It was invigorating.

I’ll confess here that the scary movie that has had the most profound effect on me is The Sixth Sense. The story of a boy who can see dead people haunted me for years. My boys were mere babes at the time and every time one of them screamed unexpectedly in the dark at night, my heart would beat a little faster and I would have to quash the urge to turn on the light.

The Sixth Sense was one of the best movies to play on our fears of the unknown, of the dark, of things we don’t understand. And to play on that thought of “this could really happen”. It wasn’t gory or over the top. The scary scenes were played almost casually. A boy with his head half blown off wanders casually into the child’s lounge room. It was the normality of it that made it all the more frightening.

Doctor Who writer Steven Moffatt is a master of the spine-tingling fear of monsters. The television series has been frightening children for more than 50 years but Moffatt has been responsible for introducing two of the most frightening new monsters the series has ever seen.
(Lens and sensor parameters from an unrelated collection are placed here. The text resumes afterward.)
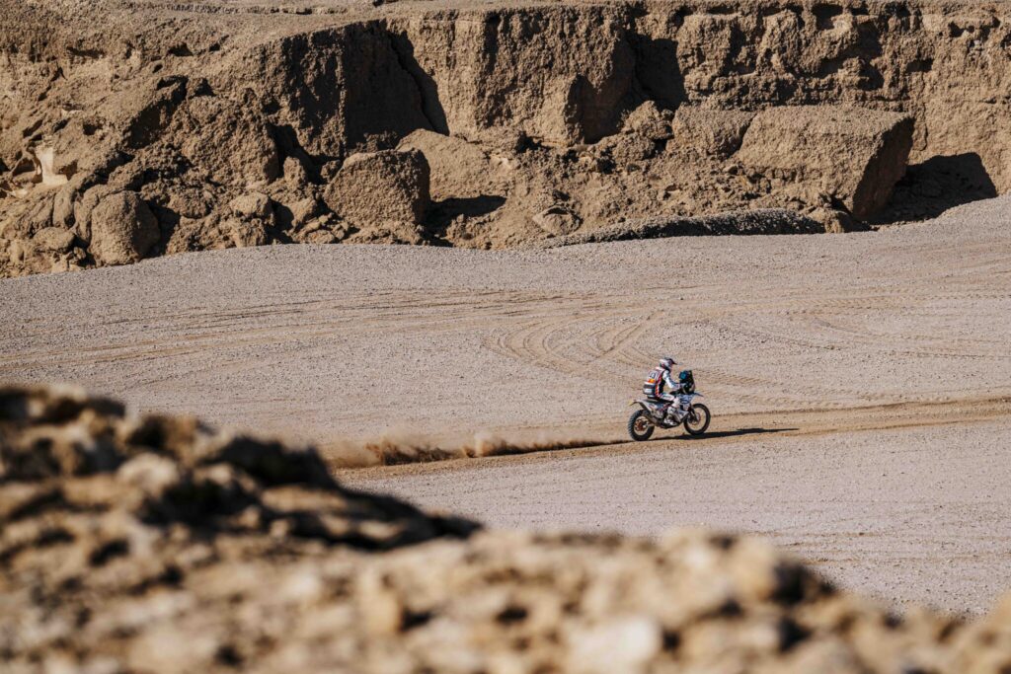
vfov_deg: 9.3
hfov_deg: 13.9
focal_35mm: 148
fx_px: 4146
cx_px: 574
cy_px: 291
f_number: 5.6
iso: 200
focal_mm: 130
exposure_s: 1/3200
One is the Weeping Angels (previously written about in this post) and the other is The Silence.

Both of these monsters play on the same fear – that which we know is there but we cannot see. Is there anything more frightening than knowing there is a danger but being unable to see it?

That digs into our deepest childhood fears. The noise of the wind that sounds like a ghost, the dressing gown on the back of the chair that suddenly becomes a crouched man in the dark, the awareness of space under the bed and what might be lurking there.

Pixar tapped right into those deep-seated fears with their movie Monsters Inc. But I can’t help wondering how many children were actually helped by the personification of the monsters that haunt their bedrooms into everyday people who go about their job of scaring small children and who are just as afraid of them.

Scary books are easier to handle. We can stop reading at any time, go and do something else, take the scary bits in small doses. But books are also, therefore, great ones for granting that delicious scare that we love. From Grimm’s Fairy Tales to Stephen King, the opportunity to make our hands go clammy, our hearts beat faster is there for the taking whenever we want it in whatever dose we think we can take.

I rather love to be scared but only in that tingly, caught-breath, delicious way.

Do you like to be scared? What scares you?